Des questions auxquelles Yvonne Schwarzer ne peut pas, bien sûr, répondre au cours d’une consultation de 45 minutes. Mais elle peut rassurer et compatir: «Ces personnes veulent, avant tout, parler à quelqu’un qui les comprenne parce qu’il a l’expérience nécessaire. Et cela les rassure de savoir qu’elles ont un numéro qu’elles peuvent appeler à tout moment.»
Des pensées qui hantent
Avoir quelqu’un qui soit à l’écoute n’est pas chose évidente pour les proches des patients. Souvent, la famille n’a ni de temps ni l’énergie de s’occuper de ses propres besoins et soucis. Pour Yvonne Schwarzer: «Le partenaire dépressif ou schizophrène monopolise toute l’attention. Il ne voit pas les autres et agit de manière égoïste. Et il est entouré par le corps médical. La seule chose que l’on oublie, c’est que l’entourage souffre et est aussi touché par la maladie».
Quand la maladie de l’autre accapare toutes les pensées, il est temps de demander de l’aide. À long terme, l’entourage peut aussi tomber malade. Une thérapie doit aider les proches à se recentrer sur leurs propres besoins et à ne pas parler que du malade, souligne Yvonne Schwarzer. «Beaucoup ont du mal à accepter cela, car ils ne se sentent pas malades et se retrouvent subitement au centre de l’attention.»

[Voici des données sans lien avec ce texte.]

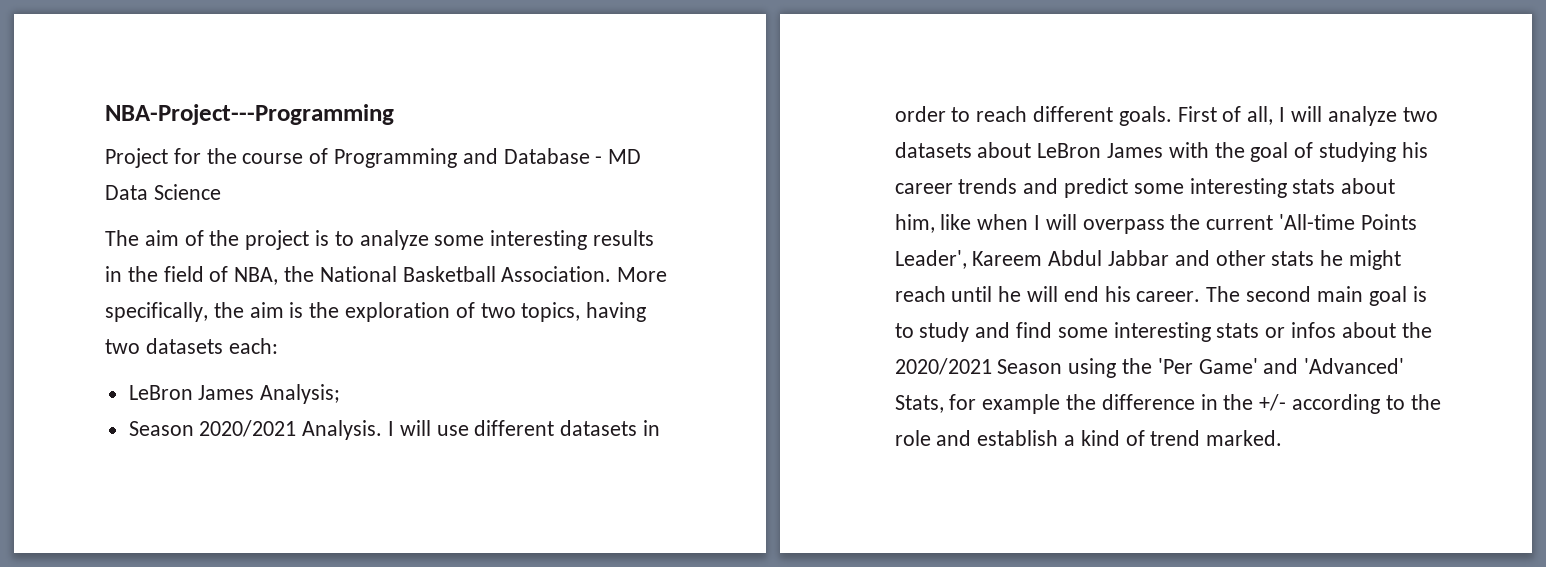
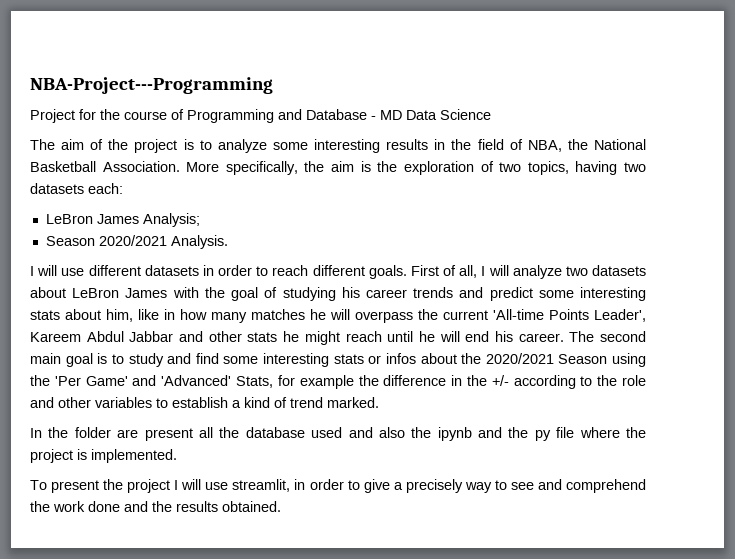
(383, 430) none -> (228, 242) //
[977,214,1041,230] when I -> [164,309,326,323] in how many matches he
(972, 438) none -> [58,397,168,408] other variables to
(1283, 438) none -> [30,427,647,441] [30,449,177,463] [30,479,646,493] [30,501,281,512] // In the folder are present all the database used and also the ipynb and the py file where the project is implemented. // To present the project I will use streamlit, in order to give a precisely way to see and comprehend the work done and the results obtained.

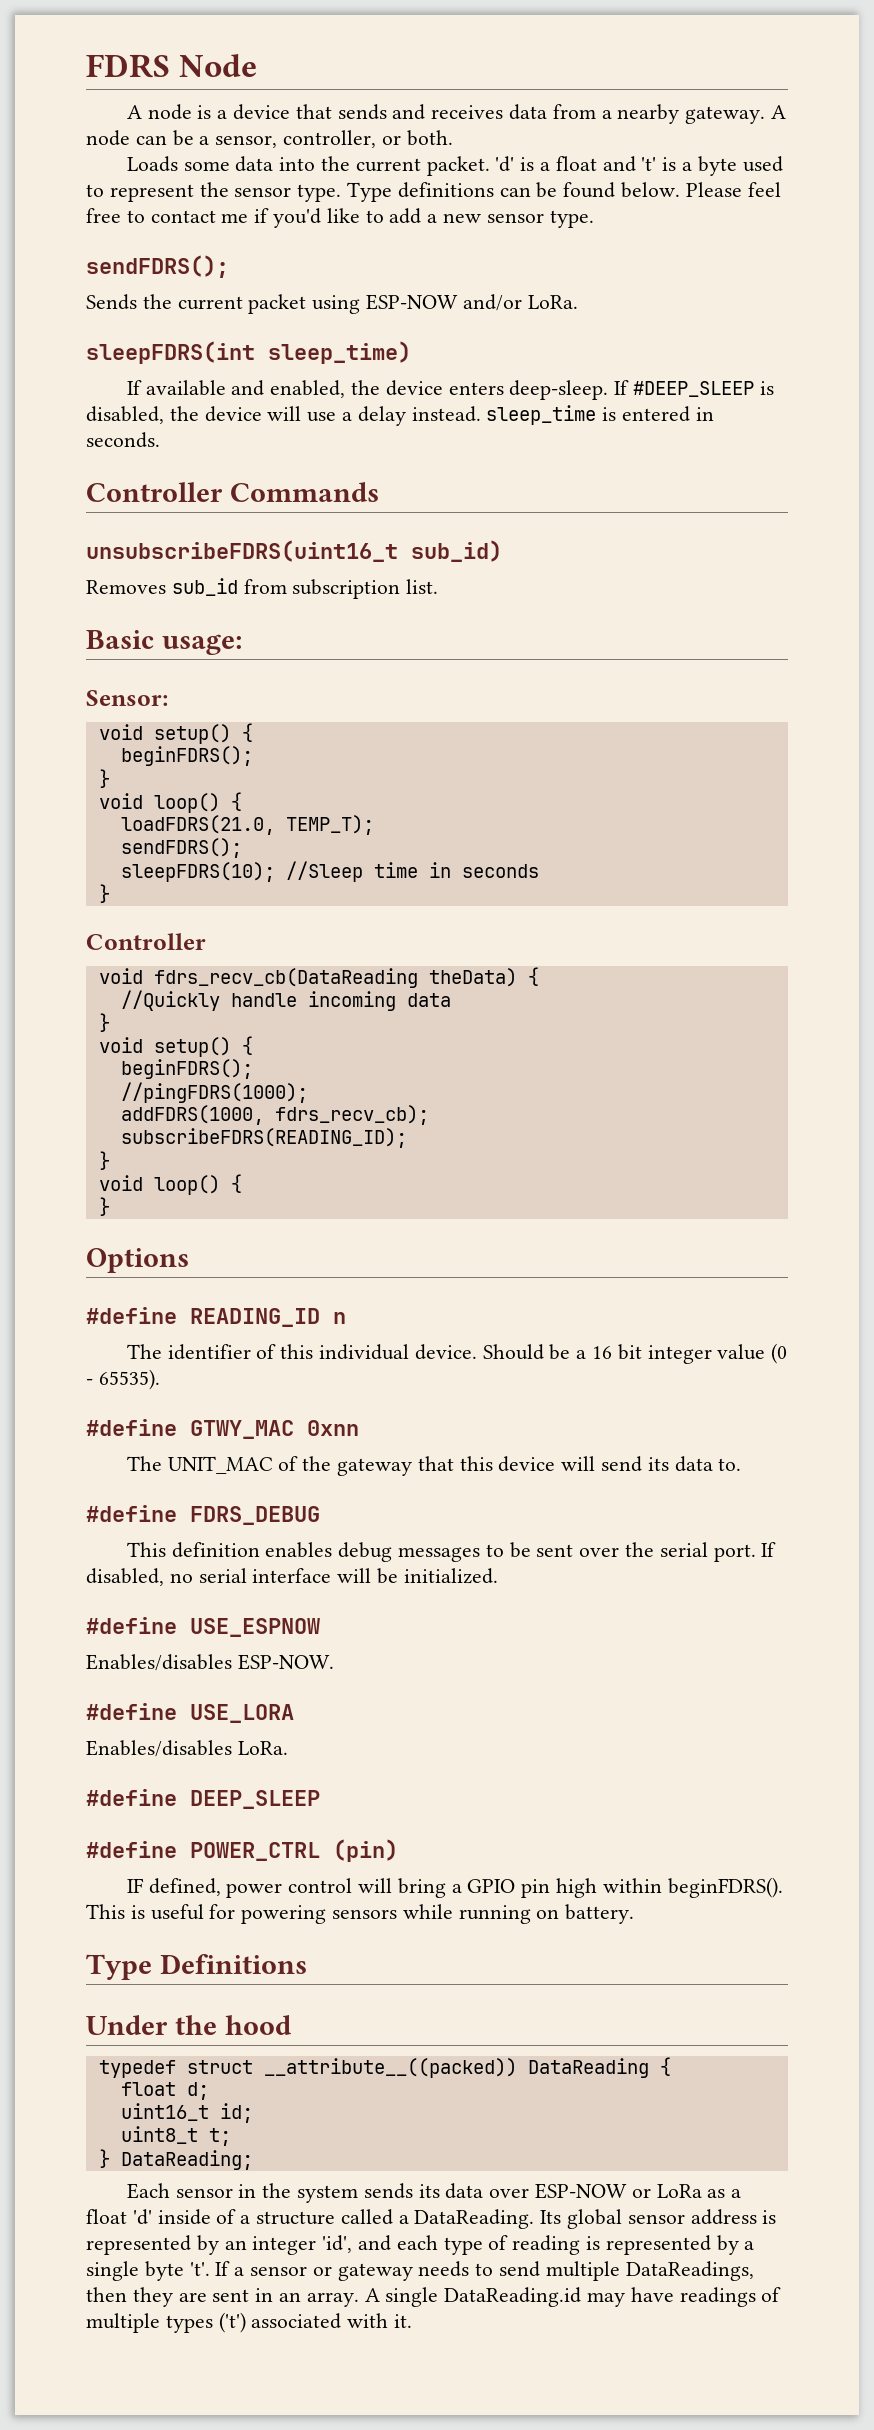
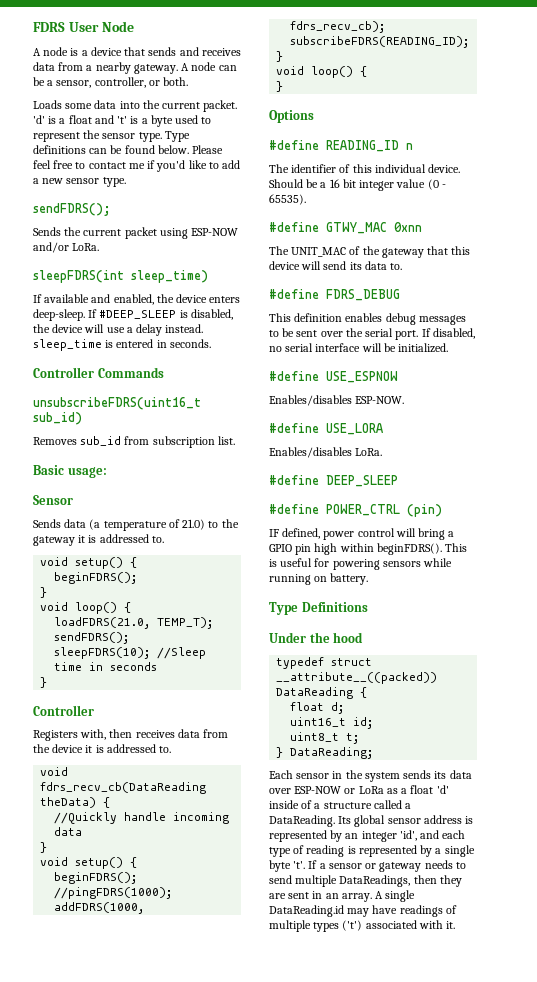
(170, 66) none -> [68,22,99,32] User
[86,690,168,706] Sensor: -> [33,495,73,505] [33,519,239,531] [33,534,164,546] Sensor // Sends data (a temperature of 21.0) to the gateway it is addressed to.
(206, 941) none -> [33,729,229,741] [33,744,172,753] // Registers with, then receives data from the device it is addressed to.

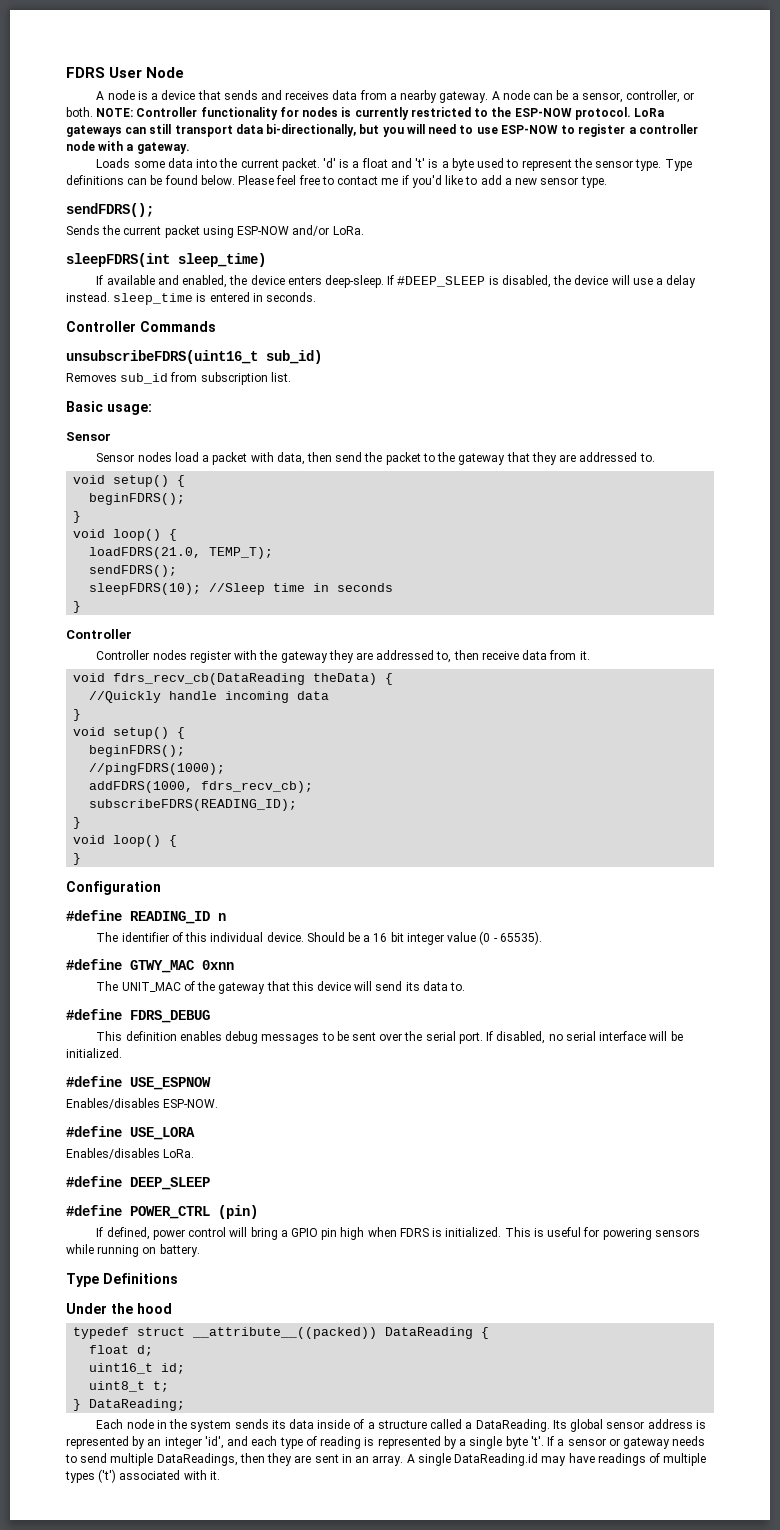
(189, 81) none -> [96,107,665,120] [66,124,698,137] [66,141,190,154] NOTE: Controller functionality for nodes is currently restricted to the ESP-NOW protocol. LoRa gateways can still transport data bi-directionally, but you will need to use ESP-NOW to register a controller node with a gateway.
[33,519,239,531] [33,535,97,546] Sends data (a temperature of 21.0) to the gateway it is -> [96,452,577,465] Sensor nodes load a packet with data, then send the packet to the gateway that they are
[33,729,229,741] [33,744,172,753] Registers with, then receives data from the device it is addressed to. -> [96,650,590,663] Controller nodes register with the gateway they are addressed to, then receive data from it.
[269,110,314,123] Options -> [66,881,161,895] Configuration
[269,529,279,537] IF -> [96,1227,104,1237] If
[339,543,442,555] within beginFDRS(). -> [367,1227,502,1237] when FDRS is initialized.
[296,773,330,779] sensor -> [126,1419,154,1429] node
[269,785,449,794] over ESP-NOW or LoRa as a float 'd' -> (314, 1424) none

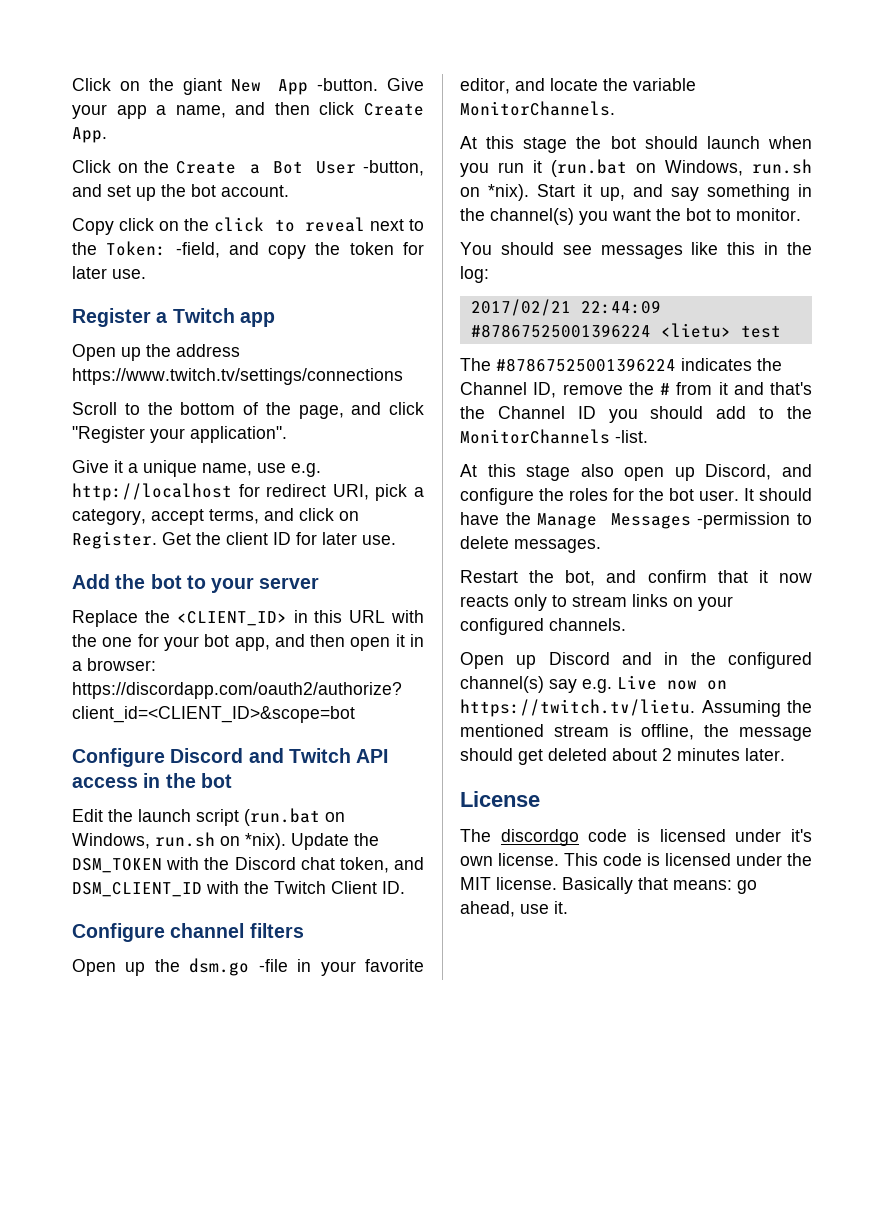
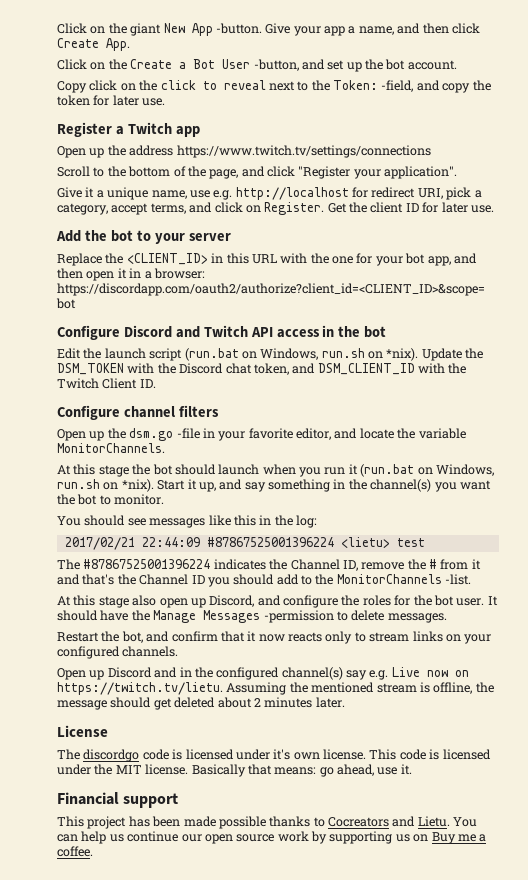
(568, 907) none -> [57,792,179,808] [57,816,478,829] [57,831,487,844] [57,846,93,857] // Financial support // This project has been made possible thanks to Cocreators and Lietu. You can help us continue our open source work by supporting us on Buy me a coffee.

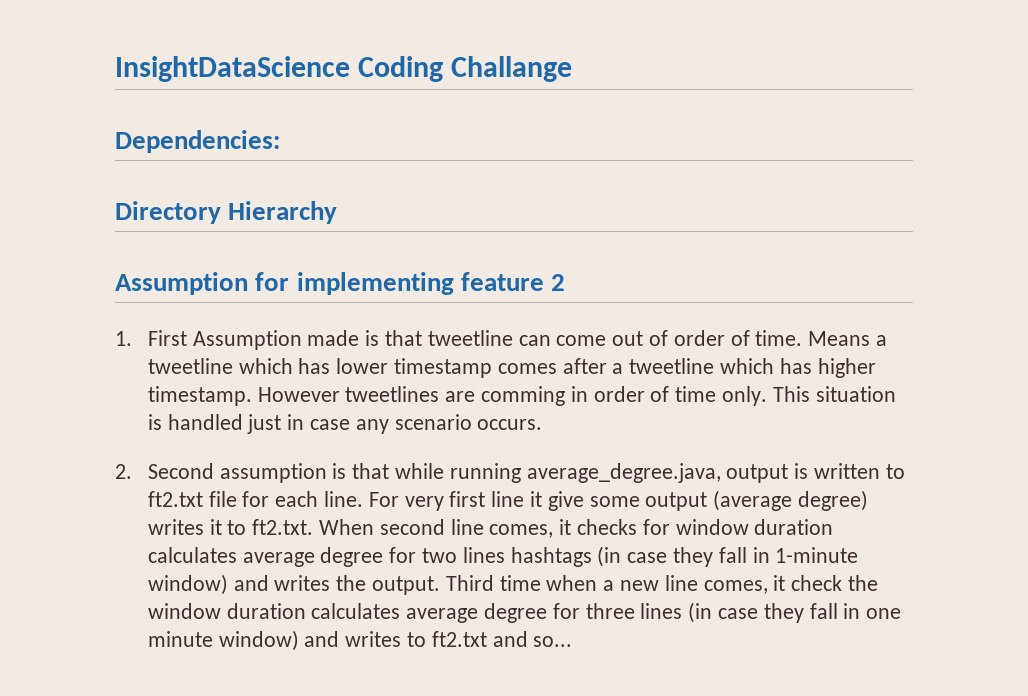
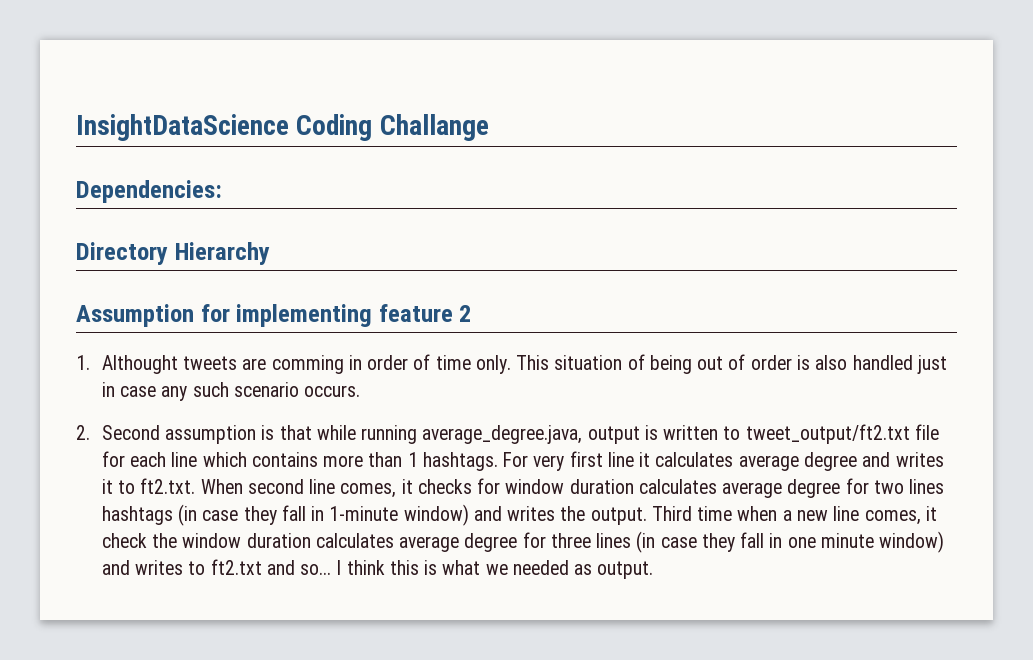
[147,330,888,350] [147,358,876,378] [147,386,440,406] First Assumption made is that tweetline can come out of order of time. Means a tweetline which has lower timestamp comes after a tweetline which has higher timestamp. However tweetlines -> [101,355,238,374] Althought tweets
[147,414,162,430] is -> [627,354,848,374] of being out of order is also
(389, 426) none -> [192,382,229,397] such
[147,491,203,507] ft2.txt -> [745,424,910,444] tweet_output/ft2.txt
[323,491,363,507] line. -> [171,452,498,471] line which contains more than 1 hashtags.
[547,490,869,511] give some output (average degree) -> [655,452,891,471] calculates average degree and
(573, 641) none -> [336,560,654,579] I think this is what we needed as output.

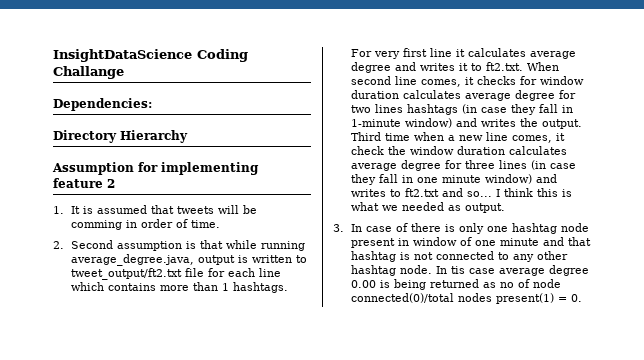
[101,354,947,374] [101,382,361,401] Althought tweets are comming in order of time only. This situation of being out of order is also handled just in case any such scenario occurs. -> [70,205,257,214] [70,219,220,230] It is assumed that tweets will be comming in order of time.
(654, 570) none -> [333,223,589,234] [350,237,591,248] [350,251,568,262] [350,265,589,276] [350,279,561,290] [350,293,582,304] // 3. In case of there is only one hashtag node present in window of one minute and that hashtag is not connected to any other hashtag node. In tis case average degree 0.00 is being returned as no of node connected(0)/total nodes present(1) = 0.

En plus de conseils ou d’une thérapie, il peut être utile d’échanger dans des groupes d’entraide. C’est pourquoi le VASK à Zurich propose des réunions guidées: «La maladie mentale, en soi, ne joue pas une si grande importance. Les inquiétudes et les peurs sont toujours les mêmes», affirme Yvonne Schwarzer. Nombreux sont ceux qui, en plus de craindre pour les personnes touchées, s’en veulent et se demandent si c’est de leur faute. S’ils auraient dû s’en rendre compte plus tôt, s’ils ont mal réagi. «Ces sentiments ne font pas disparaître la maladie, estime Yvonne Schwarzer. Il faut aller de l’avant.»
«Il ne faut pas avoir peur de dire ce que l’on pense.»
Courage et force
Comment maintenir la tête hors de l’eau lorsque la crise est aiguë et que la vie quotidienne est stressante? «En maintenant une forme de distance avec la personne en proie à la maladie», répond la conseillère. Il faut également savoir que vous ne pouvez pas convaincre une personne dépressive ou schizophrène que la façon dont elle perçoit le monde est faussée. Mais vous devez aussi pouvoir exprimer ce qui vous touche VOUS personnellement. «Il ne faut pas avoir peur de dire ce que l’on pense.»
Selon Yvonne Schwarzer, il est élémentaire de fixer des limites à ne pas franchir. Elle évoque un cas où les parents d’une personne atteinte de maladie mentale n’en pouvaient plus que leur fils rentre toujours chez eux à l’improviste. En tant que parents, vous devez pouvoir dire «Stop!». «C’est un processus long, qui demande du courage, de la force et un certain équilibre: ne prenez pas tout sur vous, sollicitez aussi la responsabilité du patient. Vous retrouverez peu à peu votre espace.»
Yvonne Schwarzer n’a pas tort lorsqu’elle dit «qu’aider les proches, c’est aussi aider les personnes malades.»